The award comes with prize money to fund Roman’s HCL research for up to five years. This will allow him to advance HCL technology and explore the potential for fully closed loop systems, which wouldn’t require any input or adjustments from the user.
Thanks to JDRF and our supporters, Roman developed a complex algorithm to automatically deliver insulin to people with type 1. With our ongoing funding, he led several trials of his HCL model, gathering evidence that people with type 1 as young as one year old benefit from HCL technology under a wide range of conditions.

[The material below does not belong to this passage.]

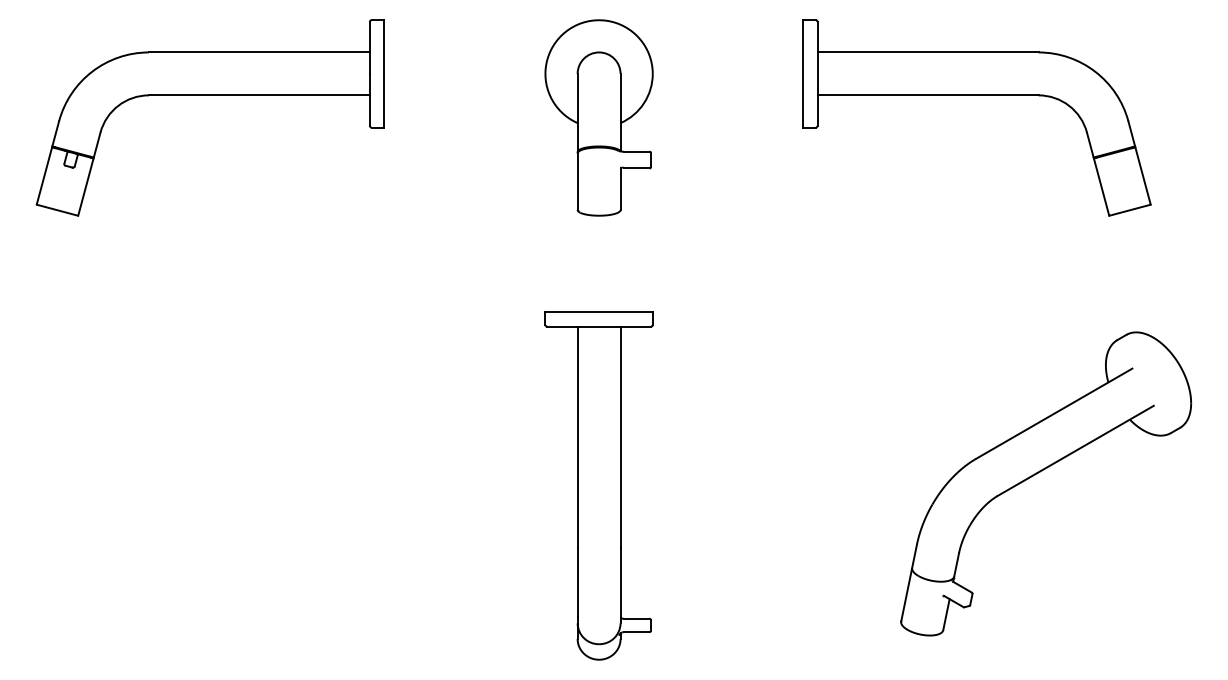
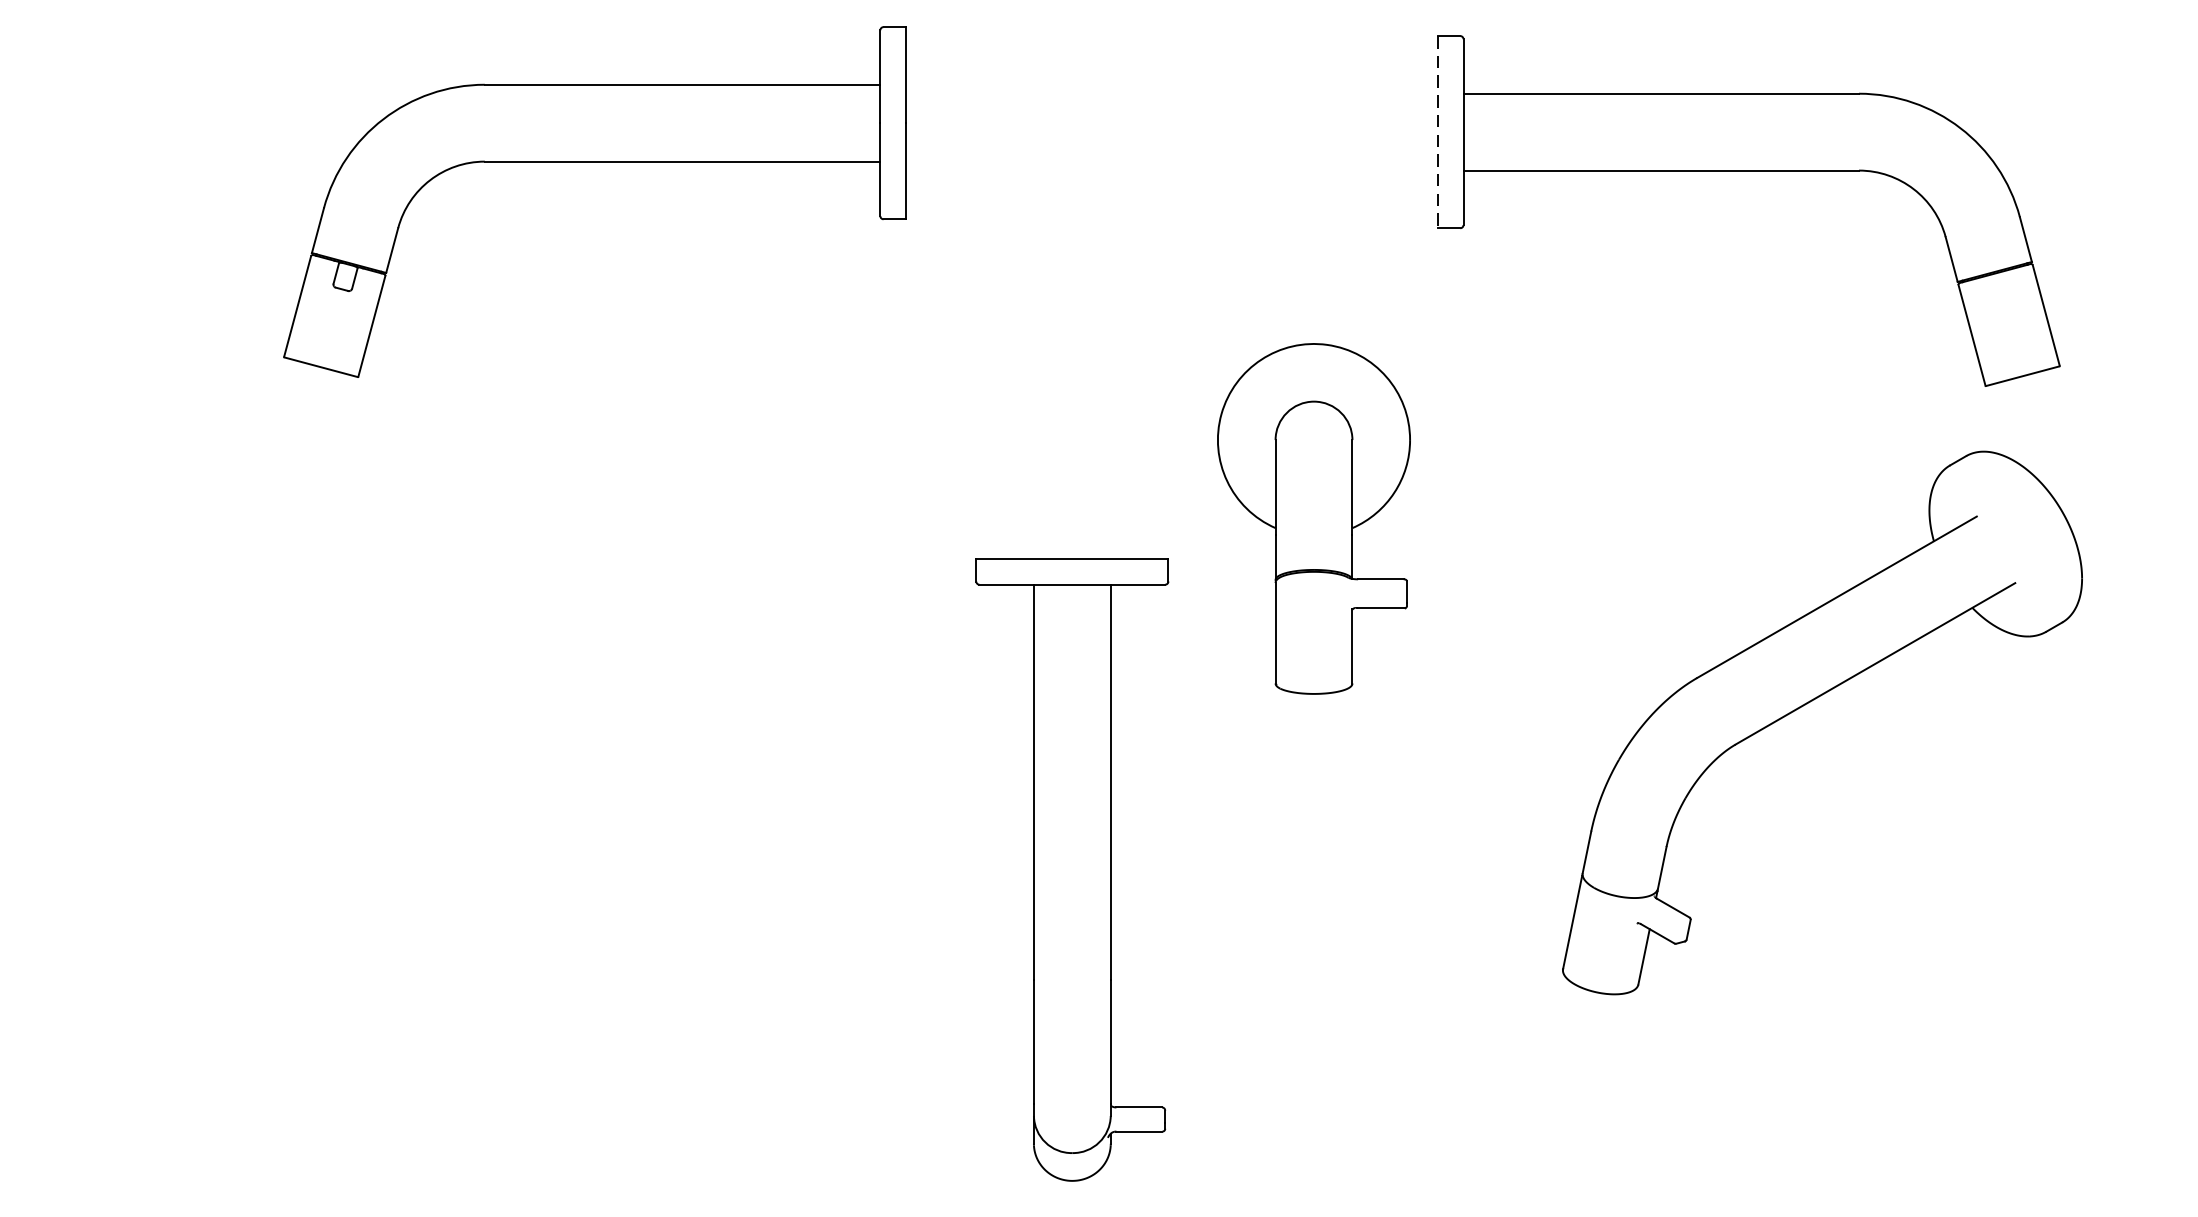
line: (803, 73) -> (1438, 131), solid -> dashed
part: (209, 95) -> (593, 161), moved
part: (598, 117) -> (1312, 518), moved
part: (1040, 472) -> (1812, 702), moved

Learn more about JDRF-funded hybrid closed loop research.
Karen Addington (CEO of JDRF UK) and Rachel Connor (Director of Research Partnerships) attended the ceremony where Professor Hovorka was awarded the esteemed prize.
Karen said: “I am absolutely delighted that Roman has won this award. I remember the excitement of the early days when JDRF first funded Roman’s work in 2006 as part of our first international closed loop consortium. The idea of a closed loop system seemed like science fiction at the time, but Roman and his team have exceeded all our expectations in creating a brilliantly effective closed loop system and making it available for people with type 1 diabetes. Congratulations Roman.”
Find out more about the NICE Technology Appraisal of hybrid closed loop technology.
Professor Hovorka isn’t the first UK-based JDRF-funded researcher to win the Prize for Excellence, demonstrating the strength of UK type 1 diabetes research. In 2021, Professor John Todd from the University of Oxford won the prestigious award for his research into the genetics and disease mechanisms underlying type 1 diabetes. Thanks to our dedicated supporters, we are able to fund the very best internationally recognised diabetes researchers.